DOCUMENT EXTRACT –

= George Glynn Petre =

British diplomat (1822–1905)

Sir George Petre (4 September 1822 – 17 May 1905) was a British diplomat who was envoy to Argentina, Paraguay and Portugal.

==Family==
George Glynn Petre was a great-grandson of Robert Petre, 9th Baron Petre, a Roman Catholic family, and was educated at Stonyhurst College and the then Roman Catholic College at Prior Park, Bath. George's mother was Elizabeth Glynn, daughter of Edmund John Glynn of the village of Glynn, Cornwall.

[Items from a data source]

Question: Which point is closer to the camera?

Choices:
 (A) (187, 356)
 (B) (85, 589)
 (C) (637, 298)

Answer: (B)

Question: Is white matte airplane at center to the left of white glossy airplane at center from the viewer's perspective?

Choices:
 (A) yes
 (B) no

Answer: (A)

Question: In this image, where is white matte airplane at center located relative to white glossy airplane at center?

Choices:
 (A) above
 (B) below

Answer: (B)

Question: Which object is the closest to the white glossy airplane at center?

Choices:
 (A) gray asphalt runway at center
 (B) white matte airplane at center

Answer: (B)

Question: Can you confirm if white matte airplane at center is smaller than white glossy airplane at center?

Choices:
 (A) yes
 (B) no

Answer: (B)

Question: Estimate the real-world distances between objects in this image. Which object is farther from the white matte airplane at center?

PROBLEMS TO SOLVE –
- A) Please translate this sentence from the Petre biography into Spanish: "Sir George Petre (4 September 1822 – 17 May 1905) was a British diplomat who was envoy to Argentina, Paraguay and Portugal."
- B) Print everything in the Petre biography from "British diplomat (1822–1905)" down to "of Glynn, Cornwall.".

ANSWERS FOR THIS EXERCISE –
- A) Sir George Petre (4 de septiembre de 1822 – 17 de mayo de 1905) fue un diplomático británico que fue enviado ante Argentina, Paraguay y Portugal.

- B)
British diplomat (1822–1905)

Sir George Petre (4 September 1822 – 17 May 1905) was a British diplomat who was envoy to Argentina, Paraguay and Portugal.

==Family==
George Glynn Petre was a great-grandson of Robert Petre, 9th Baron Petre, a Roman Catholic family, and was educated at Stonyhurst College and the then Roman Catholic College at Prior Park, Bath. George's mother was Elizabeth Glynn, daughter of Edmund John Glynn of the village of Glynn, Cornwall.